30 September 2022 – NED webinar – Provider trusts role in delivering population health

30 September 2022

This week’s session opened in conversation with Rob Whiteman CBE, chief executive of CIPFA, the Chartered Institute of Public Finance and Accountancy and previously chief executive of the UK Border Agency. Rob is also currently chair of University Hospitals Dorset Foundation Trust.

Reflecting on the role provider trusts should play in delivering population health, Rob said: “There’s no such thing as a perfect policy. All policies have unintended consequences, and the job is to manage them. If you look back on the wonderful history of the NHS, an unintended consequence at its inception was that, to some extent, it dislocated the local state.

“That causes a policy problem because there are generally two types of productivity: technical productivity (how do we produce more widgets with the same resources?) and allocative productivity (how do we spend money in the right place to get overall value for money for each tax pound?) The UK state is very good at getting technical productivity gains but poor at allocative productivity – shifting money around systems in order to spend it in the right place to get overall value for money.

“If you think about the UK, having a nationalised health service free at the point of use means that it is relatively macro-economically cheap. But if you look at how we cut our pie, we do spend differently to other systems, which generally spend more on prevention, public health, aspects of mental health, aspects of social care which are preventative. So, the UK state is macroeconomically cheap in a technical productivity way but we’re not good on allocative productivity because the local state is dislocated. And really, population health, ICBs, ICPs is the latest iteration of trying to deal with that problem.

“I find it quite interesting having swapped from chairing an STP to chairing an FT. My background is running large public services, so I quite enjoy being at the front line on the board, working with the executive to think through how we improve performance. But there’s always a risk with that that we can become a little bit insular and think we’re a factory – a business based on numbers rather than people. When I was chairing a system, I was very conscious of being a people-based business, but you didn’t feel quite as close to the front line and able to work with people and help them solve knotty problems.

“I passionately think that it’s not a top-down approach. We’re all members of the system, we don’t wait for things to come down from on-high, but we also grow things that we can feed into that strategy ourselves. We are looking at our board and committee structure at the moment. People are tired and under pressure and we’re looking at how to streamline our committee structure, we think maybe it's a burden that there’s so much governance so we’re looking to streamline that. But I think we probably will create a population health committee or a population and system committee. Because we’re interested in how we focus more on health inequalities and understand the demography of our area and get clinical input into the implications of that.

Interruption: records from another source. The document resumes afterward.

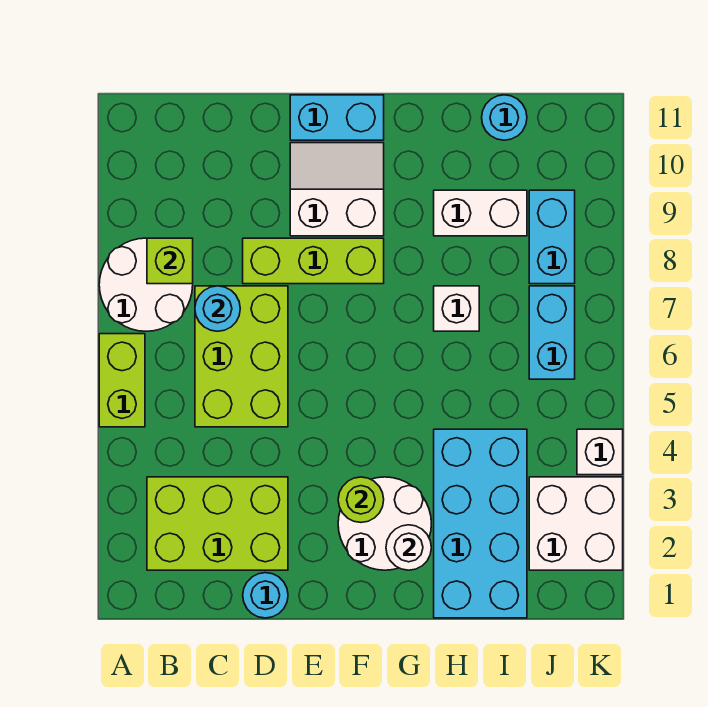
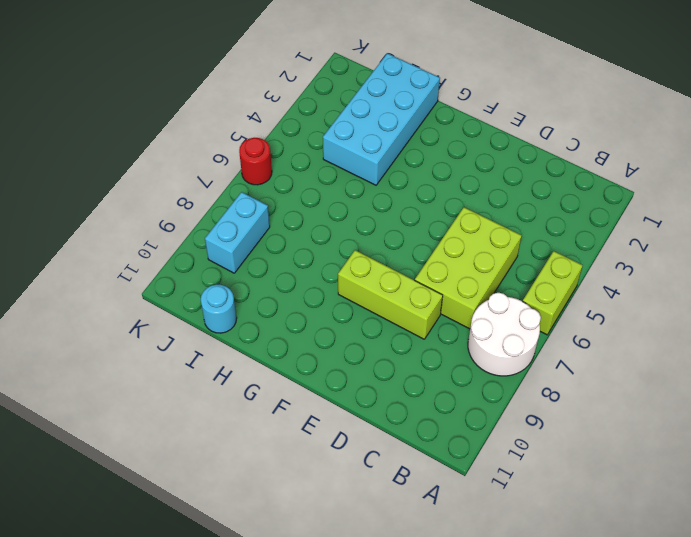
red round brick K6 level 1 -> none
none -> lime brick B2:D3 level 1
none -> cyan round brick D1 level 1
none -> white slope E9:F10 level 1 top 9

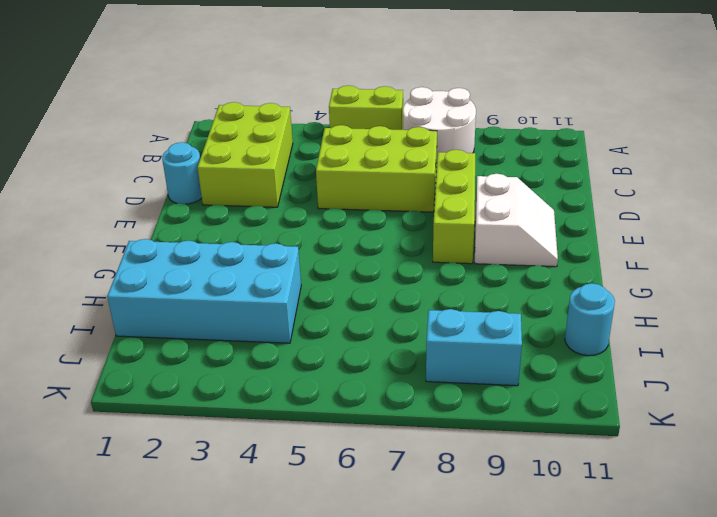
none -> cyan brick E11:F11 level 1
none -> white round brick F2:G3 level 1
none -> white brick H7 level 1

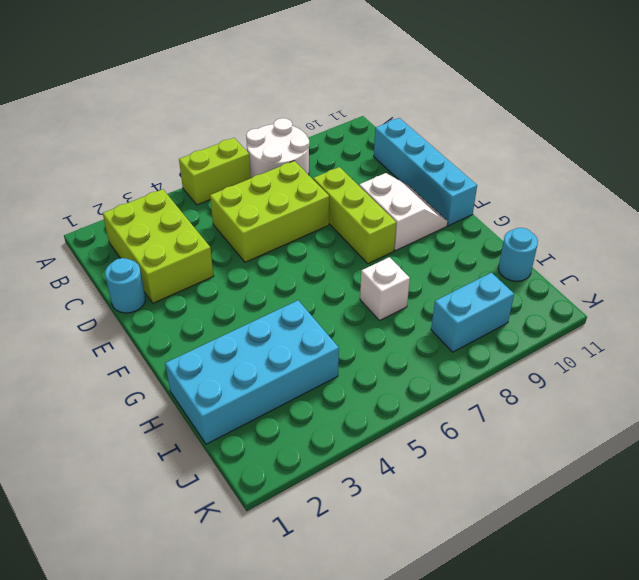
cyan brick C11:F11 level 1 -> cyan brick E11:F11 level 1
none -> white round brick F2:G3 level 1
none -> white brick H9:I9 level 1
none -> white brick J2:K3 level 1

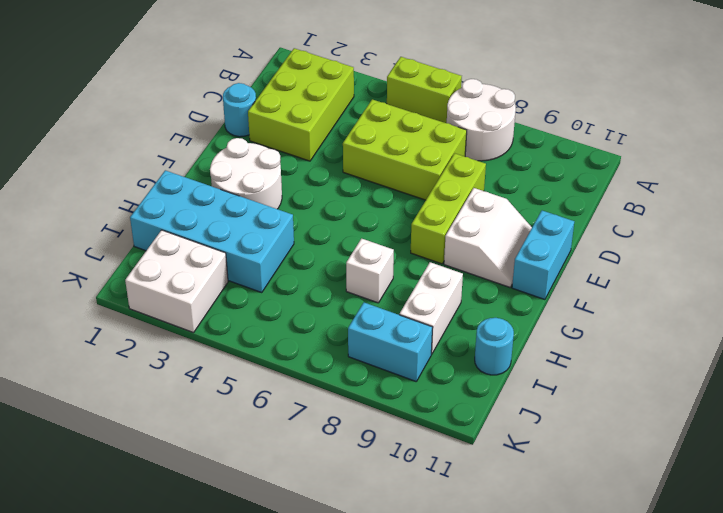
none -> cyan brick J6:J7 level 1
none -> white brick K4 level 1
none -> lime brick B8 level 2

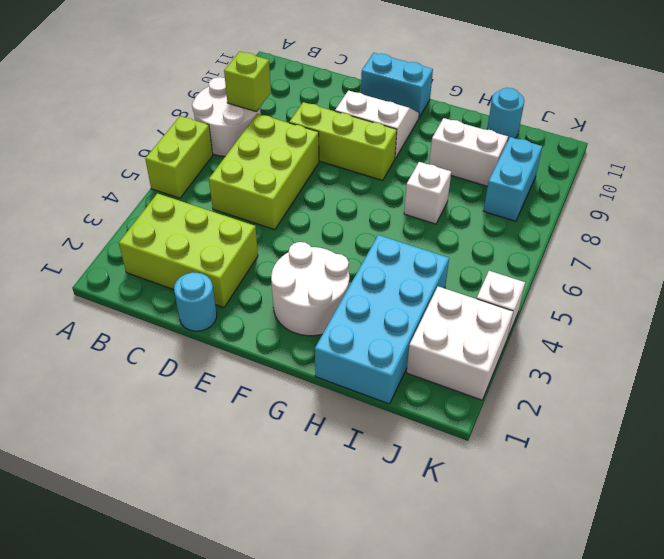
none -> cyan brick J6:J7 level 1
none -> cyan round brick C7 level 2
none -> lime round brick F3 level 2

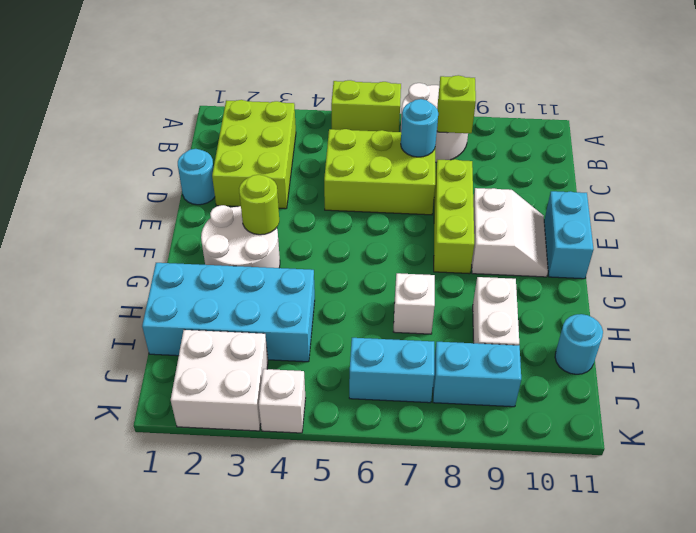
none -> white round brick G2 level 2

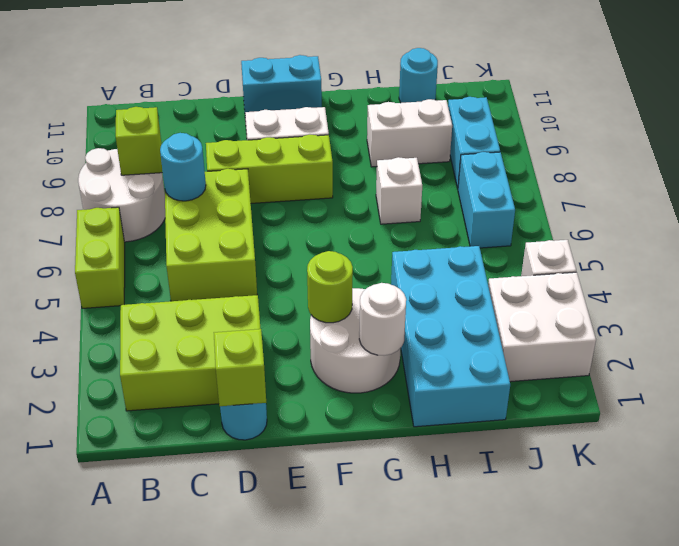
lime brick D1 level 2 -> none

“What’s interesting about areas is that they genuinely vary – all areas have their strengths in their DNA and also things they want to work on. I think Dorset is a nice place where people want to work together so the feel of the ICB is quite collaborative and not top-down. But I don’t think it’s just something we wait for the ICP to do. We’re a relatively big trust – the 14th biggest in the country – whether the system is going to be a success or a failure, we want to make a contribution to that.

“I think we’ve got to go into this with our eyes open to the fact that it’s getting tougher and tougher to do this. That’s not to say we don’t do it, we’ve just got to reflect that the government is probably also going to have a very heavy performance agenda, it’s going to have a heavy efficiency agenda that will lend itself to technical productivity because that’s the way we’ve always done it in the past. And at the same time we’ll be squeezed for more technical productivity while being told we’ve got to create more allocative productivity through system working – and these two things are going to clash.

“Those of us charged with the oversight of public bodies have to know how to deal with both. So there are things we need to do by five o’clock today but at the same time there are seeds or acorns we’re going to plant where others will benefit from the shade of that tree in generations to come."

These meetings are by invitation and are open to all NHS non-executives directors, chairs and associate non-executive directors of NHS providers. Others may attend by special invitation.